Secondo i rumors, Arcelor-Mittal e Marcegaglia (Am InvestCo) avrebbero messo sul piatto una offerta da 1,8 miliardi, battendo l’offerta dell’altra cordata, Acciaitalia. Tornerà così a Taranto il gruppo dell’ex presidente della Confindustria. Non l’accoglieranno con cocktail di benvenuto e mazzi di fiori ricordando il fallimentare investimento avviato alcuni anni fa sul fronte della produzione di pannelli fotovoltaici. Arcelor Mittal è un colosso di livello Mondiale, con quartier generale in Lussemburgo (i motivi sono facilmente intuibili). Esibisce numeri stratosferici: 320 mila dipendenti, 58 miliardi di fatturato, 98 milioni di tonnellate di acciaio prodotte. A Taranto punterebbero a produrne sei milioni. I concorrenti, cioè la cordata composta dagli indiani di Jindal, da Arvedi, Del Vecchio e la Cassa Depositi e prestiti (Acciaitalia) si sarebbe fermata a 1,2 miliardi.

Nel comunicato emesso alla fine di un pomeriggio caratterizzato da grandi fibrillazioni, i commissari, dopo aver sottolineato di aver inviato al ministro competente (Calenda) i risultati del loro esame, hanno spiegato: “La valutazione dell’offerta è stata elaborata sulla base dei seguenti elementi: piano industriale articolato a sua volta in sub elementi anch’essi predeterminati. Piano ambientale anch’esso articolato in sub elementi predeterminati. Impegno di risorse pubbliche per investimenti ambientali nei limiti consentiti dalle normative nazionali e comunitarie. Canone di acquisto e prezzo di acquisizione”. Alle cautele del sindacato, fa riscontro l’euforia della politica espressa dal ministro per la coesione territoriale, Claudio De Vincenti per il quale “ci sono tutte le condizioni per avere una soluzione positiva”.

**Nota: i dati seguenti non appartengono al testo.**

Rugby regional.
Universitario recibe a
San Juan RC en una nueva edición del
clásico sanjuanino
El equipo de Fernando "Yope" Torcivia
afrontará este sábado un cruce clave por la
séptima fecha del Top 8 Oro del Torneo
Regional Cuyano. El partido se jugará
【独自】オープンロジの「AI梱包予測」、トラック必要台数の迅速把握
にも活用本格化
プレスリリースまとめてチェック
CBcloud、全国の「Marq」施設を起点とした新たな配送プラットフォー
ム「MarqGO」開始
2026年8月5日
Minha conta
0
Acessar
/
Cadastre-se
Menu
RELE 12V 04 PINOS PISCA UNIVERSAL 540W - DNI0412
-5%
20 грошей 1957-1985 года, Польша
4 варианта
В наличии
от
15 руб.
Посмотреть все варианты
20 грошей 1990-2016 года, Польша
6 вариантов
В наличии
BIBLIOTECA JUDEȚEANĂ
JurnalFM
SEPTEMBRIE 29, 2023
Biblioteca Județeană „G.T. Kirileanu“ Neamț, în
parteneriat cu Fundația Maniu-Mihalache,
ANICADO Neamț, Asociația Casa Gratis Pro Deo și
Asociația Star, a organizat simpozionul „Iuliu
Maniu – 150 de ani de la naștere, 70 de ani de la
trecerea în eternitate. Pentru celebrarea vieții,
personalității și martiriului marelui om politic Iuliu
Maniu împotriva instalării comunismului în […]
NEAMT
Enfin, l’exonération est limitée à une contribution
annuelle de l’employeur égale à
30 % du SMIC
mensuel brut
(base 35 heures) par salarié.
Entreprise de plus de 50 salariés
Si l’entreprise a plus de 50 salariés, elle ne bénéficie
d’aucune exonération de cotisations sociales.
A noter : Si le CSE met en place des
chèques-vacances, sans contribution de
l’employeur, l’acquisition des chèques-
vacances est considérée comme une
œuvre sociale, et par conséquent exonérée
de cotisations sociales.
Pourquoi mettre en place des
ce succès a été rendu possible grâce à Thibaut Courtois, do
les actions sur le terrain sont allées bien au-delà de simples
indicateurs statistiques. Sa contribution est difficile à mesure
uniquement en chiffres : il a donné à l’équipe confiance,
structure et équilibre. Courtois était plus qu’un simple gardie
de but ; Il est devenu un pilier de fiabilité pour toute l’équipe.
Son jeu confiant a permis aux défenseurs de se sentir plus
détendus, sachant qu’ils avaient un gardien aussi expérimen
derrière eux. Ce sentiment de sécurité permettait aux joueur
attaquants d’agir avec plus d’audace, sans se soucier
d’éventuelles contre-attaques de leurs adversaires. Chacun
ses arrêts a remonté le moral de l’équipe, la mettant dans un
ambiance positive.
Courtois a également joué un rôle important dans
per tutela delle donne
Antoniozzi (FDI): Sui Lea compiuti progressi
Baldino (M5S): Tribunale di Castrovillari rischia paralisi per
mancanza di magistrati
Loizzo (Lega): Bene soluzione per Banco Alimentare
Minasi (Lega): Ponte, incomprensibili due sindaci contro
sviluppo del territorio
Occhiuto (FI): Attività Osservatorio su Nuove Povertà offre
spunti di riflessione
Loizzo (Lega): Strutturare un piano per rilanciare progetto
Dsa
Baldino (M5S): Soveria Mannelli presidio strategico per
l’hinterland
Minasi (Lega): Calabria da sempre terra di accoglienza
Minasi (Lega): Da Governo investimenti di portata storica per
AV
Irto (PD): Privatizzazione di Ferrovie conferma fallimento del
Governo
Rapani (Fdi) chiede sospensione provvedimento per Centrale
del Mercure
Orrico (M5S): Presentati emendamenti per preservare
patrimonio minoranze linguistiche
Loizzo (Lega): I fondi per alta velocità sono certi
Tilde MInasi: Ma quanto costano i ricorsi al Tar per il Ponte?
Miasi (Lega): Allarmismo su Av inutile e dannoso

La procedura ora attribuisce a Calenda il potere di dichiarare il vincitore attraverso un decreto. Subito dopo interverrà il ministero dell’ambiente che avrà un mese per valutare la rispondenza dei progetti della cordata con le indicazioni ambientali. Alla fine dell’esame scatterà l’assegnazione per via contrattuale. Infine, la valutazione dell’anti-trust europeo che dovrà decidere entro venticinque giorni. Un iter, insomma, che dovrebbe esaurirsi entro agosto, fatte salve eventuali complicazioni che potrebbero allungare la procedura di altri cento giorni.

Calenda, insomma, è l’arbitro di questa vicenda. Non a caso ha proveduto, immediatamente dopo l’uscita delle prime indiscrezioni, a emettere un comunicato con il quale comunicava l’annuncio per il prossimo 30 maggio di un vertice con segretari generali di Fim, Fiom e Uilm, Ugl Metalmeccanici, Cgil, Cisl e Uil per “comunicare lo stato di attuazione della procedura relativa alla cessione degli impianti Ilva”. All’incontro saranno presenti anche il vice ministro Teresa Bellanova e i commissari straordinari dell’Ilva.

Per le questioni Ilva sono stati giorni cruciali visto che mercoledì scorso in uno studio legale milanese Adriano Riva aveva firmato le carte che consentiranno il rientro in Italia del miliardo e trecentotrenta milioni bloccati in Svizzera. I soldi verranno in larga misura utilizzati per la bonifica dell’area di Taranto. E nei documenti presentati anche a livello parlamentare a sostegno della propria proposta, Arcelor-Mittal e Marcegaglia sottolineano come sia necessario “un investimento focalizzato sulle tecnologie di miglioramento delle performance ambientali”. Il colosso con sede in Lussemburgo dichiara di avere “un track record provato nel migliorare materialmente la performance ambientale di siti a bassa performance” perché hanno “il kow-how mecessario a implementare un cambiamento effettivo”. Ma, al contrario dell’altra cordata, Am InvestCo non prevede l’abbandono del ciclo produttivo basato sull’altoforno a vantaggio di quelli elettrici ad arco. Ritiene, il gruppo, che dal punto di vista ambientale si possano raggiungere con gli opportuni accorgimenti i medesimi risultati dei forni elettrici che i nuovi “padroni” (al momento ancora potenziali) di Ilva considerano adatti a stabilimenti con capacità produttive limitate (intorno ai due milioni e mezzo di tonnellate) ma poco consigliabili per quelli ad alta capacità produttiva. Per giunta, la produzione con i forni elettrici sarebbe poco concorrenziale perché basata non sull’uso del minerale ma sul rottame che ha costi molto elevati al pari dell’energia elettrica.